Gesundheitswesen

Fieberträume bei Kindern: Ursachen, Unterscheidung zu Halluzinationen und elterliche Reaktionen

Apr 17, 2026

Fieberträume sind ein weit verbreitetes Phänomen bei Kindern, das Eltern oft beunruhigt. Diese intensiven und manchmal beängstigenden Traumerlebnisse entstehen, wenn der kindliche Körper aufgrund einer Infektion auf Hochtouren arbeitet. Dabei verändert sich die Schlafarchitektur, was zu lebhafteren und bizarreren Träumen führen kann. Es ist wichtig zu verstehen, dass solche Träume in der Regel harmlos sind und mit dem Sinken der Körpertemperatur wieder verschwinden.

Ein entscheidender Aspekt ist die Abgrenzung zwischen einem Fiebertraum und einer Fieberhalluzination.
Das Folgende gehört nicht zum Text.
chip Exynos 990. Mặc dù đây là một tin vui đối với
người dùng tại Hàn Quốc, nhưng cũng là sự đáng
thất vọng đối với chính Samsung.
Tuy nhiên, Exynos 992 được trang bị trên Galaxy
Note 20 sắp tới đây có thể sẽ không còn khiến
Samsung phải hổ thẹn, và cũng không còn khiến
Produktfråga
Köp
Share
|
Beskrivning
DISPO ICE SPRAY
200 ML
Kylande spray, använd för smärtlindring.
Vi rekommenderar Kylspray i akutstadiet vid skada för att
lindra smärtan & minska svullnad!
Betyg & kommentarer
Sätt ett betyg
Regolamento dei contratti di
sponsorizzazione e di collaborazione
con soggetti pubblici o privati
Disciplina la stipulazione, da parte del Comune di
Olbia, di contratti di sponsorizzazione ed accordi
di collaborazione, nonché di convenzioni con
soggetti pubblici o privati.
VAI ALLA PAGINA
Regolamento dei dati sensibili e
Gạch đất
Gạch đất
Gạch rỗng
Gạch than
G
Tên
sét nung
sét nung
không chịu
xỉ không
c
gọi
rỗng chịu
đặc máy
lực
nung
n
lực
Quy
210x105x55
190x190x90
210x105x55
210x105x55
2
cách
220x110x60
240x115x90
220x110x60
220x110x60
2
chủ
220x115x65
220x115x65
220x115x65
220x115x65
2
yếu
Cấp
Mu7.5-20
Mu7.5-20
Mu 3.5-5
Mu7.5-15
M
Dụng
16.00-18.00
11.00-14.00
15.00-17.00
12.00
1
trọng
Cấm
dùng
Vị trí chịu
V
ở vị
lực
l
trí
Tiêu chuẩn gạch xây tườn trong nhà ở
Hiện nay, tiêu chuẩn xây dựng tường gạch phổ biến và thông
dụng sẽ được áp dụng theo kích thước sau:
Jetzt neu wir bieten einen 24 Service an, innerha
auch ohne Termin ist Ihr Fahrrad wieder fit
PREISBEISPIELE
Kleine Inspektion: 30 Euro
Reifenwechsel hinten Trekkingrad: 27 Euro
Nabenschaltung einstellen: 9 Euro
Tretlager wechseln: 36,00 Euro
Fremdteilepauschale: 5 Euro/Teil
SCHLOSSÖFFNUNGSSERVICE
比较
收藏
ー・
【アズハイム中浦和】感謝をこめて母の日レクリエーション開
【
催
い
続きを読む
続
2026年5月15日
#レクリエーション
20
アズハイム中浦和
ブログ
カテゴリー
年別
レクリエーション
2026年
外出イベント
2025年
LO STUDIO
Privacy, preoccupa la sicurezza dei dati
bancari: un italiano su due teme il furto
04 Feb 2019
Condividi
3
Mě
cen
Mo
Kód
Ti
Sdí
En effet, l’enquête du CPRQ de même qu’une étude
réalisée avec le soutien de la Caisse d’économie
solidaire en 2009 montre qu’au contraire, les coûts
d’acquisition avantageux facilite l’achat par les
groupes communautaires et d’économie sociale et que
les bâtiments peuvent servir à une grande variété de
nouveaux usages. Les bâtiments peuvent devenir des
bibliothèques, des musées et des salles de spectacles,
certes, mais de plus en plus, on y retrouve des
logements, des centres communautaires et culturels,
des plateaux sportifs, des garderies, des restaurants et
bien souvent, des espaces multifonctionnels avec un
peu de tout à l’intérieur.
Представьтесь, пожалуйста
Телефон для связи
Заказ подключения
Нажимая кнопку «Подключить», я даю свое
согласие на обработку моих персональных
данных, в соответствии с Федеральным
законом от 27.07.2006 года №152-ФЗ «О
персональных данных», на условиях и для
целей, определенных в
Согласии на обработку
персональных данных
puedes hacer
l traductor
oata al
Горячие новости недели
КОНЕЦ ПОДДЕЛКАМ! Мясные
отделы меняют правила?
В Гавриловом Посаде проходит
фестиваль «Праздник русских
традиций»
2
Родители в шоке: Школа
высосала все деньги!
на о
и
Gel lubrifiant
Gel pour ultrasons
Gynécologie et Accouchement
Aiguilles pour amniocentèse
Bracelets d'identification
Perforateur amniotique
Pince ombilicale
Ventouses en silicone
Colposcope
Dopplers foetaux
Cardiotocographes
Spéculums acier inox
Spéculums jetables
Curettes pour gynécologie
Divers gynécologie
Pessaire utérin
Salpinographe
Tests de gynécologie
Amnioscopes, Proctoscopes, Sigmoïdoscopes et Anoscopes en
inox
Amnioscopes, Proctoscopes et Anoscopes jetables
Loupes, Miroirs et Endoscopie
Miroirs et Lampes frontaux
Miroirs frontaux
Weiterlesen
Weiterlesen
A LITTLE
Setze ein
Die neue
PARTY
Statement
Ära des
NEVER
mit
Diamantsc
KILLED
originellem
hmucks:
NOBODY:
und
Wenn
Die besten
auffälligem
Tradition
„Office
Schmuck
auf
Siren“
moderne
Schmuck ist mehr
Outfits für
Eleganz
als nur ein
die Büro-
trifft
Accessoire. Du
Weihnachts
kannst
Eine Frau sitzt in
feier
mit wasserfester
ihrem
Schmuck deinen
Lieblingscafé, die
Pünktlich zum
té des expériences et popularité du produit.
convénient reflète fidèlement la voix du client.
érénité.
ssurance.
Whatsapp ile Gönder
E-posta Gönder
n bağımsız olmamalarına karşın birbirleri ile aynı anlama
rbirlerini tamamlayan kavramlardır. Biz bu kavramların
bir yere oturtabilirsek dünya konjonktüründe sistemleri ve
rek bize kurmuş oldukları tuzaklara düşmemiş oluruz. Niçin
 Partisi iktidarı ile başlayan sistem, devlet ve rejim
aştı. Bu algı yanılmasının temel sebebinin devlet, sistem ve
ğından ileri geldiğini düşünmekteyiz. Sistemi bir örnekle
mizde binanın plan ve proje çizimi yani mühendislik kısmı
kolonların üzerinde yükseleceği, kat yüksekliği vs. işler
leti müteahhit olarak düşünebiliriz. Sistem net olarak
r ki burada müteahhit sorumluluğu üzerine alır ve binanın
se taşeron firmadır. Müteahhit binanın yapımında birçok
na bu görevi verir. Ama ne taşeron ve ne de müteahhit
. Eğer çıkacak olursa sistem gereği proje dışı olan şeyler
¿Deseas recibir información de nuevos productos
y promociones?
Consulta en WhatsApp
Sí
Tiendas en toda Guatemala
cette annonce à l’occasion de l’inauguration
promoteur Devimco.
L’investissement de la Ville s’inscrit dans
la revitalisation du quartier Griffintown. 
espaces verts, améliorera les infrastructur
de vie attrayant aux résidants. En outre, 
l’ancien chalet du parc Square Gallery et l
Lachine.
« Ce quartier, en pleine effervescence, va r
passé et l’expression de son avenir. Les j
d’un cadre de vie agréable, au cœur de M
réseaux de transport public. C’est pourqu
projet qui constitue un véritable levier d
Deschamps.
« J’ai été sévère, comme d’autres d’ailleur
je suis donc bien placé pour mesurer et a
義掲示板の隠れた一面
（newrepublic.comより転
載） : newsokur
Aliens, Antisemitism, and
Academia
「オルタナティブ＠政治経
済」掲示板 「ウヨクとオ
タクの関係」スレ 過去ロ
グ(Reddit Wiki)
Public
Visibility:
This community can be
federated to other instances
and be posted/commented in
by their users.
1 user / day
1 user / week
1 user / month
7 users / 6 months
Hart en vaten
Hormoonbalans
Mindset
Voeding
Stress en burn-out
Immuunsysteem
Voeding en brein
Während ein Fiebertraum im Schlaf auftritt und das Kind nach dem Erwachen schnell wieder orientiert ist, kennzeichnet sich eine Fieberhalluzination durch Desorientierung im Wachzustand, bei der die Wahrnehmung der Realität stark beeinträchtigt ist. Letzteres erfordert eine sofortige ärztliche Abklärung, da es auf eine stärkere Belastung des Gehirns hinweisen kann. Eltern können in einer Fiebernacht unterstützend wirken, indem sie Ruhe bewahren, dem Kind Nähe und Geborgenheit vermitteln und für eine angenehme Schlafumgebung sorgen.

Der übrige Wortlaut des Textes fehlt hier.